Don’t get me wrong. It’s truly obnoxious when people who haven’t dealt with toxic relationships try to lecture you about not being upset, but I think that you would benefit from better coping strategies so that you’re less of a raw nerve about this. A therapist might also help you articulate your needs better to your partner.March 6, 2019 at 7:25 am #834718
See a lawyer and get a set custody arrangement in place. Keep good records on when he shows up.March 6, 2019 at 7:26 am #834719
Don’t get me wrong. You are right to be upset about this stuff. But being right only gets you so far.March 6, 2019 at 8:03 am #834722
I mean he sounds annoying but my first thought is that he is exhausted with hearing your complain about it so encouraging when it is better and trying to help you get your feelings in a better place so he doesn’t have to hear it anymore. Don’t get me wrong, that is exhausting but it happens. My mother was this way about her old job. I just COULD not hear the same crap anymore so I would encourage her to see it from a different perspective or appreciate the good. I am sure she got a bit annoyed as she just wanted to vent but I couldn’t listen to it anymore. A partner is someone you should be able to vent and share with but that doesn’t mean they have to bear the brunt of all your stress. You sound like you could use a therapist to get some stuff off your chest with.March 6, 2019 at 8:47 am #834723
“I’m also unable to tell him how he can support me in these situations and he doesn’t know how to.”
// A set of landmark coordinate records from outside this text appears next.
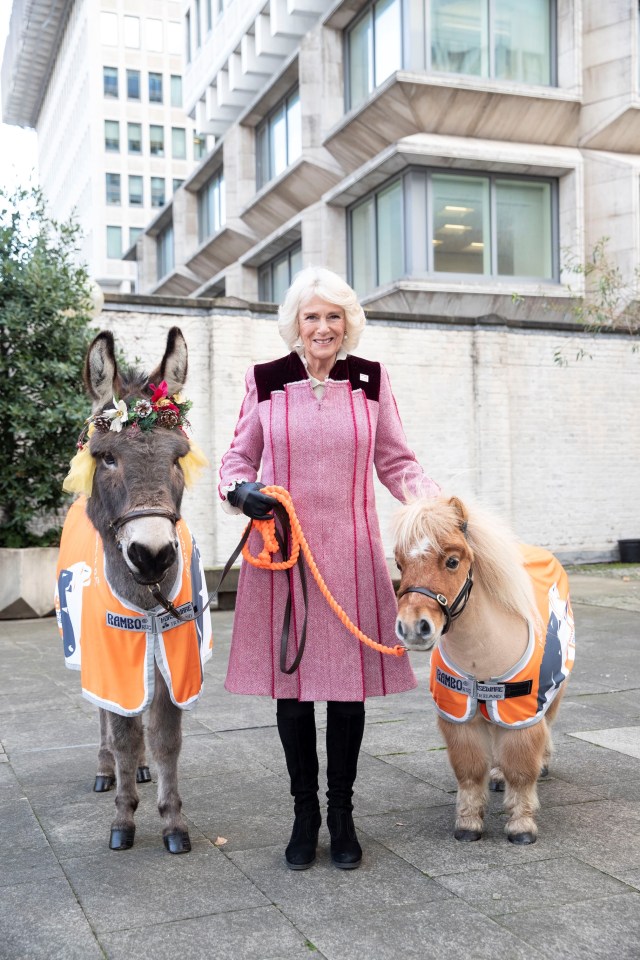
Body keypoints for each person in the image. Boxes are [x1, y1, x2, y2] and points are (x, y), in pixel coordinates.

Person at [218, 267, 440, 870]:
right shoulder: (265, 380)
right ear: (296, 322)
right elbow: (236, 458)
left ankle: (341, 815)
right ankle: (304, 815)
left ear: (348, 325)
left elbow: (397, 461)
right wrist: (241, 493)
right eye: (312, 316)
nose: (323, 327)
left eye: (333, 316)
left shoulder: (370, 380)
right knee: (292, 691)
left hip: (352, 554)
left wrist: (434, 507)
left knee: (345, 694)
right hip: (283, 554)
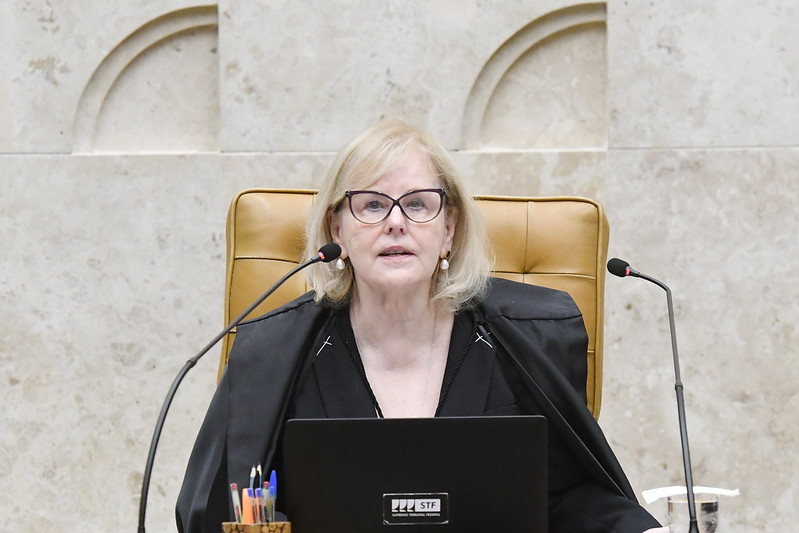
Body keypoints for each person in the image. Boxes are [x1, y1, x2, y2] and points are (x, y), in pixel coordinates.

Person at [176, 119, 667, 532]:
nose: (396, 223)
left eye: (417, 204)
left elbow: (569, 500)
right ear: (336, 230)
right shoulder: (272, 352)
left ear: (448, 228)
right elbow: (217, 508)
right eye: (371, 205)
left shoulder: (529, 337)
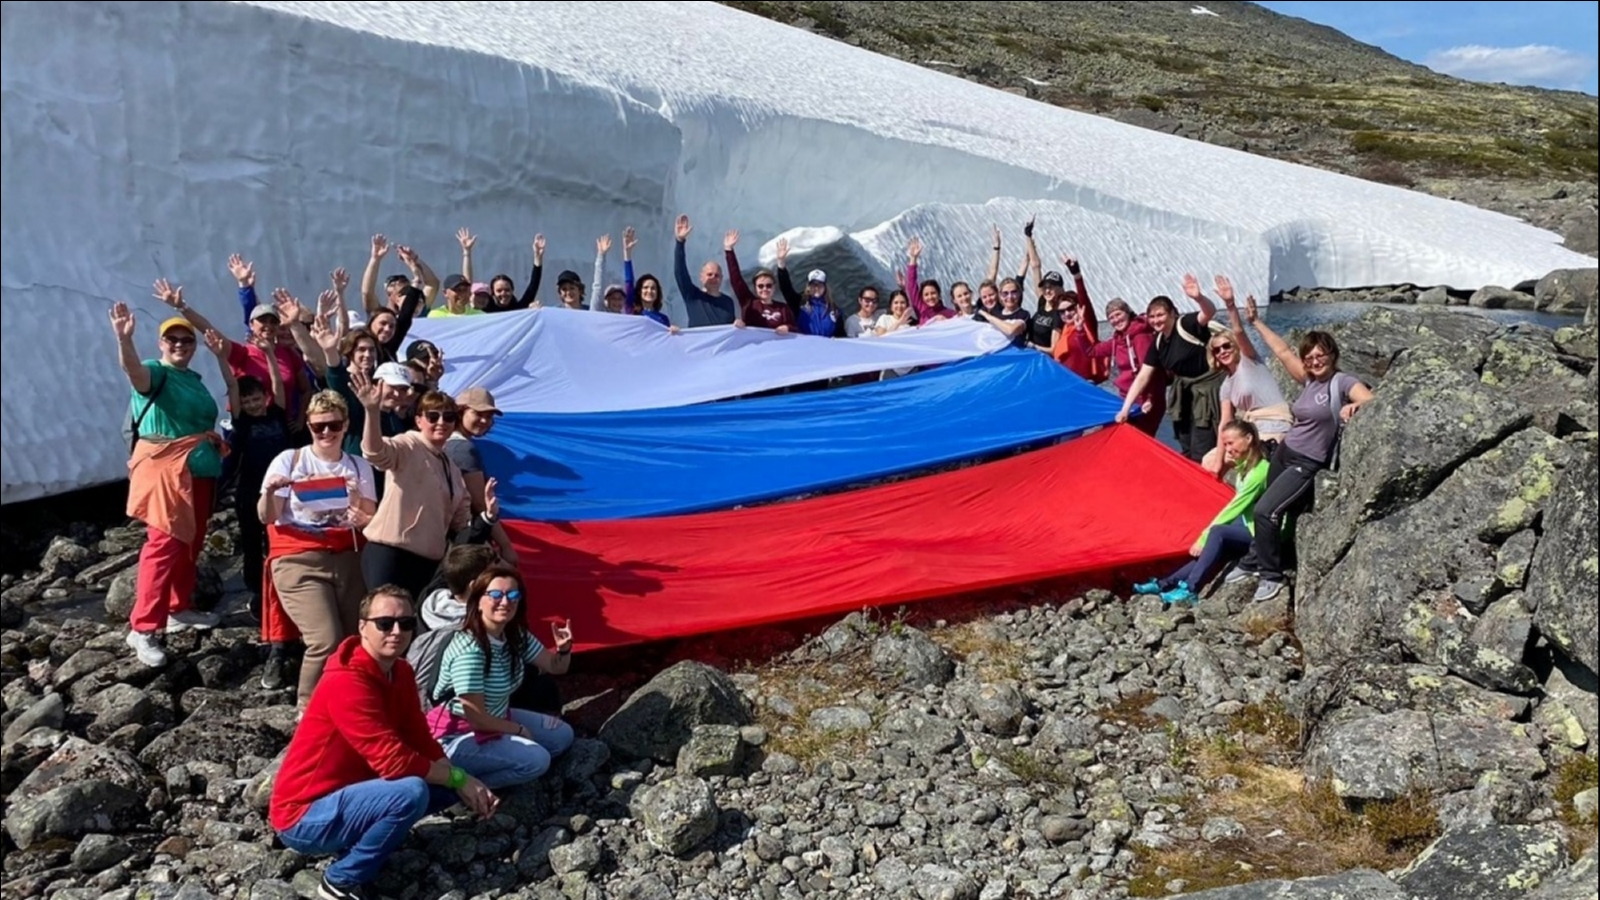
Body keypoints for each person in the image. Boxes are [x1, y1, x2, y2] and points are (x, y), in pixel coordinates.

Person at [270, 585, 498, 900]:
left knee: (447, 779)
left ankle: (362, 837)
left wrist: (458, 779)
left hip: (350, 793)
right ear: (362, 626)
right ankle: (339, 881)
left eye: (406, 623)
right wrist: (459, 778)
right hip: (303, 815)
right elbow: (394, 762)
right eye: (384, 623)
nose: (396, 631)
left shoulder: (400, 671)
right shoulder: (346, 681)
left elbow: (418, 736)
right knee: (413, 790)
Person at [111, 290, 226, 668]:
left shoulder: (191, 378)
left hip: (199, 469)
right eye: (172, 339)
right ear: (161, 343)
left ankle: (177, 609)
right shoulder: (155, 371)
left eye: (186, 340)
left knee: (190, 543)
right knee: (163, 545)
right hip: (166, 469)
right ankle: (143, 628)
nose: (179, 344)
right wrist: (124, 339)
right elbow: (134, 372)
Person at [1231, 314, 1373, 602]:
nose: (1315, 361)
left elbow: (1372, 400)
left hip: (1306, 462)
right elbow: (1282, 352)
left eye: (1321, 355)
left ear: (1332, 355)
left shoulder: (1341, 382)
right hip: (1285, 453)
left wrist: (1355, 405)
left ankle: (1271, 576)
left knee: (1267, 511)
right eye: (1309, 357)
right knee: (1266, 506)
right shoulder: (1309, 380)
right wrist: (1255, 321)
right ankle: (1253, 560)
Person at [428, 566, 575, 789]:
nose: (505, 602)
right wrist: (518, 730)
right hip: (459, 734)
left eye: (513, 595)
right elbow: (476, 717)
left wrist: (563, 650)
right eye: (496, 595)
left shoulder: (514, 635)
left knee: (562, 736)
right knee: (538, 760)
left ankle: (507, 764)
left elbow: (556, 667)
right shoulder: (470, 650)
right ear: (477, 601)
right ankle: (463, 791)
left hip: (498, 717)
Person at [1133, 420, 1270, 604]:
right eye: (1225, 444)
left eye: (1231, 443)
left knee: (1217, 533)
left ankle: (1190, 590)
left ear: (1248, 438)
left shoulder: (1258, 472)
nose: (1228, 449)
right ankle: (1164, 583)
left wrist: (1203, 537)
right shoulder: (1244, 468)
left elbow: (1234, 508)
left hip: (1263, 533)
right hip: (1250, 524)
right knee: (1215, 545)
This seems like the problem. He wants to help, or maybe as JD said, he’s tired of the complaining. He may even identify with your ex since they are both fathers. You need to figure out how to tell him what way you want him to react or support you.
“I simply sympathize, rationalize or praise him if he’s done something admirable. I have never once butted in or said how he should go about things with his ex – even when it has affected our relationship.”
If that’s what you want-tell him that. Or, know your audience and take it to someone else as you mentioned. Maybe your best gf will have a better take on letting you vent.March 6, 2019 at 9:14 am #834738
Also to note that you don’t try to tell him what to do to fix it. Men tend to do that. They tend to see things more black and white. If you are complaining about a problem he wants to give you a way to fix it. It’s pretty common for men to think that way and for women to be frustrated since they just want to vent. You need to explain that to him though. Preface it with “there’s no advice i need but I really want to get this off my chest”.March 6, 2019 at 9:25 am #834739
Do you not have any kind of formal custody agreement with your son’s father? It seems like having that framework in place could really reduce your stress around your co-parenting situation. You could speak to an attorney at least, to find out what that would entail (I understand that any sort of going-to-court situation could worsen the situation in the short term). Otherwise, agree with the others and especially Fyodor that speaking with a therapist would help sort some of your feelings, and give you the tools to communicate better with your bf. It doesn’t sound like he’s intentionally being a jerk, just that you have different styles.March 6, 2019 at 9:49 am #834740
Honestly? Your boyfriend has a point. No good will come of constantly complaining about your son’s father. I, too, suspect your boyfriend is simply sick of endlessly hearing about it. NEWSFLASH: You and you alone picked this mess of person with which to create a baby. It’d do you all a world of good to try to make the best of things.
PS — I sure as fuck hope your child isn’t witness to what I suspect is constant, endless bitching…March 6, 2019 at 10:08 am #834741
Yeah, I really hope you aren’t badmouthing your ex in front of your son.